Upstream ticket: https://fedorahosted.org/freeipa/ticket/4415
Looking at nss code, I can see that with the help of bug https://bugzilla.mozilla.org/show_bug.cgi?id=970539 there is a change in upstream libnss to allow CN attribute value to be up to 640 bytes instead of 64. The code otherwise doesn't put any limitation on the CN value.
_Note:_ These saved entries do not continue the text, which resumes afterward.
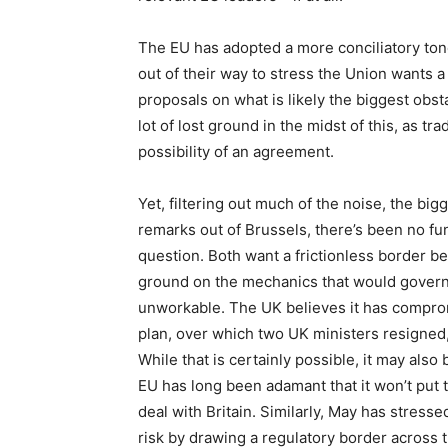
The EU has adopted a more conciliatory tone
out of their way to stress the Union wants a
proposals on what is likely the biggest obstac
lot of lost ground in the midst of this, as t
possibility of an agreement.
Yet, filtering out much of the noise, the big
remarks out of Brussels, there’s been no fun
question. Both want a frictionless border 
ground on the mechanics that would govern i
unworkable. The UK believes it has compro
plan, over which two UK ministers resigned, a
While that is certainly possible, it may also 
EU has long been adamant that it won’t put th
deal with Britain. Similarly, May has stressed
risk by drawing a regulatory border across 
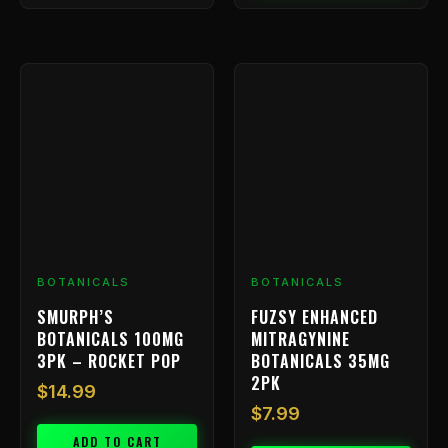
BOTANICALS
BOTANICALS
SMURPH’S
FUZSY ENHANCED
BOTANICALS 100MG
MITRAGYNINE
3PK – ROCKET POP
BOTANICALS 35MG
2PK
$
14.99
$
7.99
ADD TO CART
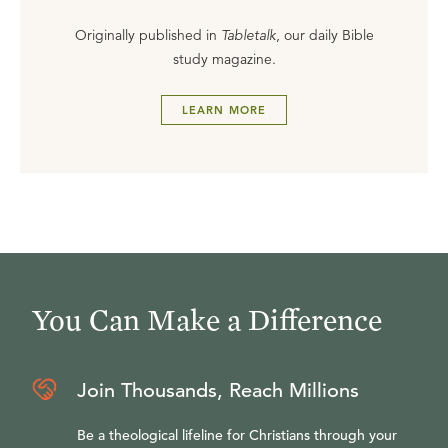
Originally published in
Tabletalk
, our daily Bible
study magazine.
LEARN MORE
You Can Make a Difference
Join Thousands, Reach Millions
Be a theological lifeline for Christians through your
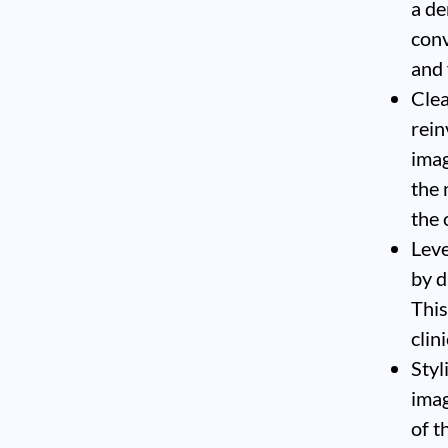
a de
conv
and 
Clea
rein
imag
the 
the 
Leve
by d
This
clin
Styl
imag
of t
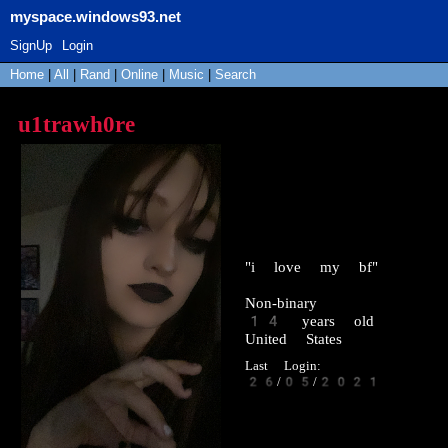
myspace.windows93.net
SignUp
Login
Home
|
All
|
Rand
|
Online
|
Music
|
Search
u1trawh0re
"
i love my bf
"
Non-binary
14
years old
United States
Last Login:
26/05/2021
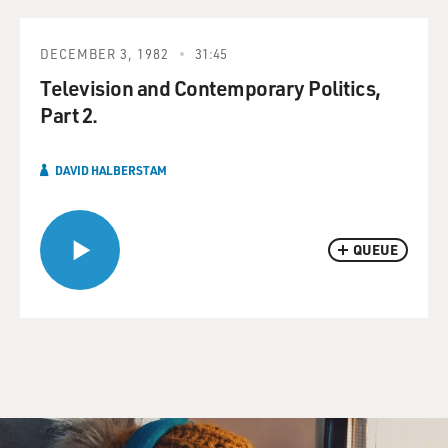
DECEMBER 3, 1982
31:45
Television and Contemporary Politics,
Part 2.
DAVID HALBERSTAM
QUEUE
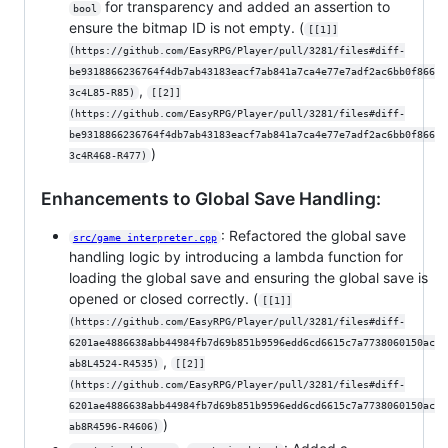
for transparency and added an assertion to
bool
ensure the bitmap ID is not empty. (
[[1]]
(https://github.com/EasyRPG/Player/pull/3281/files#diff-
be9318866236764f4db7ab43183eacf7ab841a7ca4e77e7adf2ac6bb0f866
,
3c4L85-R85)
[[2]]
(https://github.com/EasyRPG/Player/pull/3281/files#diff-
be9318866236764f4db7ab43183eacf7ab841a7ca4e77e7adf2ac6bb0f866
)
3c4R468-R477)
Enhancements to Global Save Handling:
: Refactored the global save
src/game_interpreter.cpp
handling logic by introducing a lambda function for
loading the global save and ensuring the global save is
opened or closed correctly. (
[[1]]
(https://github.com/EasyRPG/Player/pull/3281/files#diff-
6201ae4886638abb44984fb7d69b851b9596edd6cd6615c7a7738060150ac
,
ab8L4524-R4535)
[[2]]
(https://github.com/EasyRPG/Player/pull/3281/files#diff-
6201ae4886638abb44984fb7d69b851b9596edd6cd6615c7a7738060150ac
)
ab8R4596-R4606)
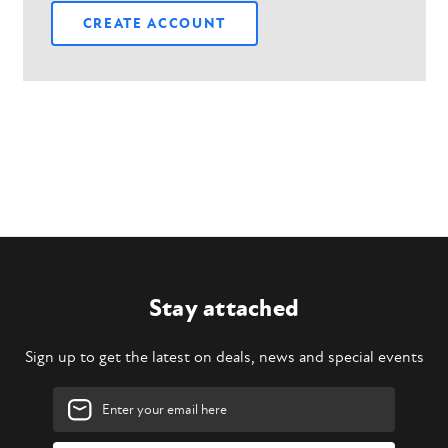
CREATE ACCOUNT
Stay attached
Sign up to get the latest on deals, news and special events
Email
Address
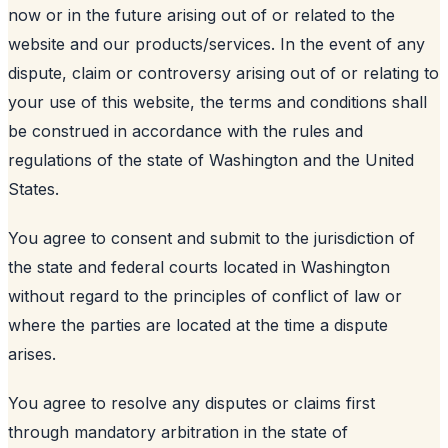
now or in the future arising out of or related to the
website and our products/services. In the event of any
dispute, claim or controversy arising out of or relating to
your use of this website, the terms and conditions shall
be construed in accordance with the rules and
regulations of the state of Washington and the United
States.
You agree to consent and submit to the jurisdiction of
the state and federal courts located in Washington
without regard to the principles of conflict of law or
where the parties are located at the time a dispute
arises.
You agree to resolve any disputes or claims first
through mandatory arbitration in the state of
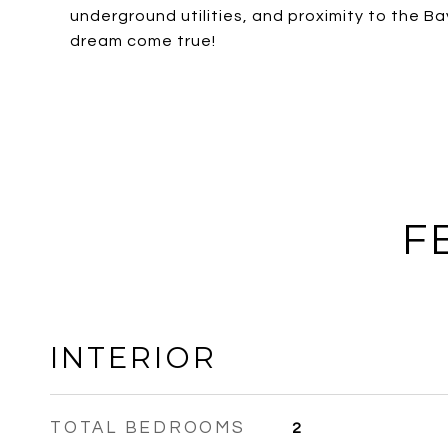
underground utilities, and proximity to the 
dream come true!
F
INTERIOR
TOTAL BEDROOMS
2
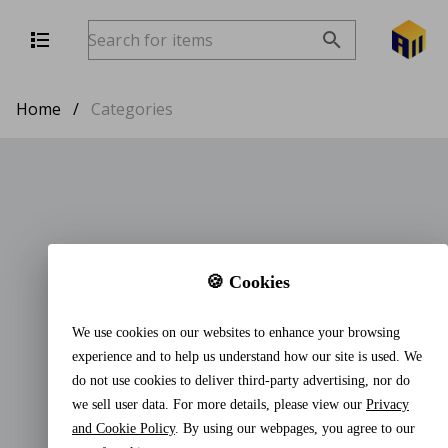
Home
/
Categories
🍪 Cookies
We use cookies on our websites to enhance your browsing
experience and to help us understand how our site is used. We
do not use cookies to deliver third-party advertising, nor do
we sell user data. For more details, please view our
Privacy
and Cookie Policy
. By using our webpages, you agree to our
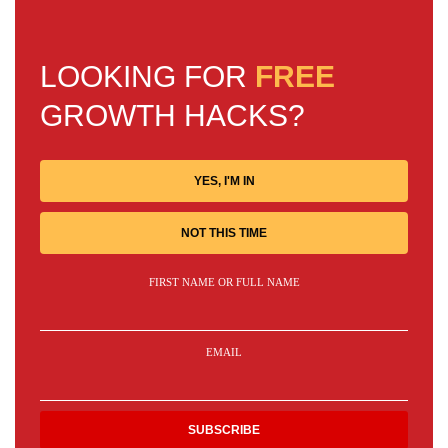
LOOKING FOR
FREE
GROWTH HACKS?
YES, I'M IN
NOT THIS TIME
FIRST NAME OR FULL NAME
EMAIL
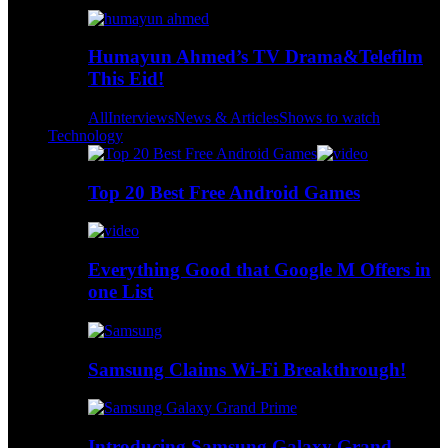
Humayun Ahmed’s TV Drama&Telefilm
This Eid!
All
Interviews
News & Articles
Shows to watch
Technology
Top 20 Best Free Android Games
Everything Good that Google M Offers in
one List
Samsung Claims Wi-Fi Breakthrough!
Introducing Samsung Galaxy Grand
Thank you taking your time and submitting this request for Red Hat Enterprise Linux. Unfortunately, this bug was not given a priority and was deferred both in the upstream project and in Red Hat Enterprise Linux. Given that we are unable to fulfill this request in following Red Hat Enterprise Linux releases, I am closing the Bugzilla as WONTFIX. To request that Red Hat re-considers the decision, please re-open the Bugzilla via appropriate support channels and provide additional business and/or technical details about its importance to you. Note that you can still track this request or even contribute patches in the referred upstream Trac ticket.